We all have those fears and anxieties when we first sit behind the wheel of a learner car, worrying what might happen if we crash into something or stall in the middle of a busy road when the traffic lights are green, but with enough practice and confidence we can eventually get better at it and soon pass our tests in no time. You’ve probably gone through that, we’ve definitely gone through it, and now Patricia Clarkson is going through that with the help of a turban-wearing Ben Kingsley in a new film about middle-class strife known appropriately as Learning to Drive.

Director Isabel Coixet, who previously worked with Clarkson and Kingsley in her 2008 film Elegy, tells the story from a script by Sarah Kernochan – itself based on a New Yorker article by Katha Pollitt – of Wendy (Clarkson), a book critic who has learned that her husband of twenty-one years Ted (Jake Weber) intends on leaving her for another woman. Faced with a newfound sense of independence, she decides to get driving lessons so she can go to visit her daughter (Grace Gummer) out in the country. Her instructor is Darwan (Kingsley), an Indian Sikh who himself is facing problems such as an arranged marriage to a woman he barely knows named Jasleen (Sarita Choudhury), as well as harassment from bigoted New York citizens, sometimes including cops.

Both Wendy and Darwan, of course, learn from each other about the little things in life and what it takes to live in a world where nothing goes exactly the way you’d like it to go. That is what’s really at the core centre of this film, which as gentle and non-challenging as it can be is still warm-hearted and well-intentioned enough to leave at the very least a mild impression on someone, even if just for a short while after seeing it. There are several moments in the film that threaten to go a more Hollywood route just to add a little more drama to the proceedings, and one or two times it can even step over that line, but for the most part Coixet opts to make the kind of crowd-pleaser that keeps its feet firmly on the ground and presents a more sympathetic pair of goals for its two protagonists to achieve by film’s end. Wendy’s struggle, for instance, is in coping with a life of being alone after two decades of marriage, eventually deciding to move on and start life anew, beginning with the driving lessons. Darwan’s struggle is interestingly going a different direction; he is going into a marriage rather than coming out of one, and must learn how to compromise his way of life to please his arranged bride, who herself must try to make the most of her new home in a country where she can barely speak English. Both come together to compliment the overall arc of dealing with the situation that’s presented in front of them, which sometimes doesn’t mean making it work the way you want.

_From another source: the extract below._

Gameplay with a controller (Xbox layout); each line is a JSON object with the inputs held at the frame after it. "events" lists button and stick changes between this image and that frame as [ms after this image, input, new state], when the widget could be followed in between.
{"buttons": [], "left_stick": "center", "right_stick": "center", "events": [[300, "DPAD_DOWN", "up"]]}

Both Clarkson and Kingsley are a fine on-screen pair, but individually they are perhaps stronger. It’s easy to understand why some people would object to Kingsley’s casting as an Indian Sikh, despite Kingsley himself being of Indian descent and even winning an Oscar for playing Mahatma Gandhi, but the actor makes his character a gentle and lovable soul without ever venturing into caricature or stereotype, being the kind of teacher you wish you had while taking your own driving lessons. Clarkson, too, does great work here as someone coping with their life changing at the drop of a hat, and adjusting herself to work around it as best as she can, keeping in tone with Kernochan’s writing style of strong-willed female characters who are first and foremost people, as they should be. Oddly enough, when they are together, their chemistry is very muted and more like a typical teacher-student relationship than anything, but luckily we’ve seen by that point what they’re like individually and we are certainly on board with both of them mainly because of that.

If you are looking for something a little more challenging and with a little more meat on its bones, then chances are you might not get as invested in this, because it is so light-hearted and harmless in its content, but Learning to Drive is primarily a film for anyone who wants to leave the auditorium with the faintest smile on their faces.

Aside from a few points, it passes.

SO, TO SUM UP…

Learning to Drive is a gentle and non-challenging but utterly well-meaning drama about two people from different backgrounds making the most out of their circumstances, with Patricia Clarkson and Ben Kingsley shining brightly more individually than they do when on-screen together.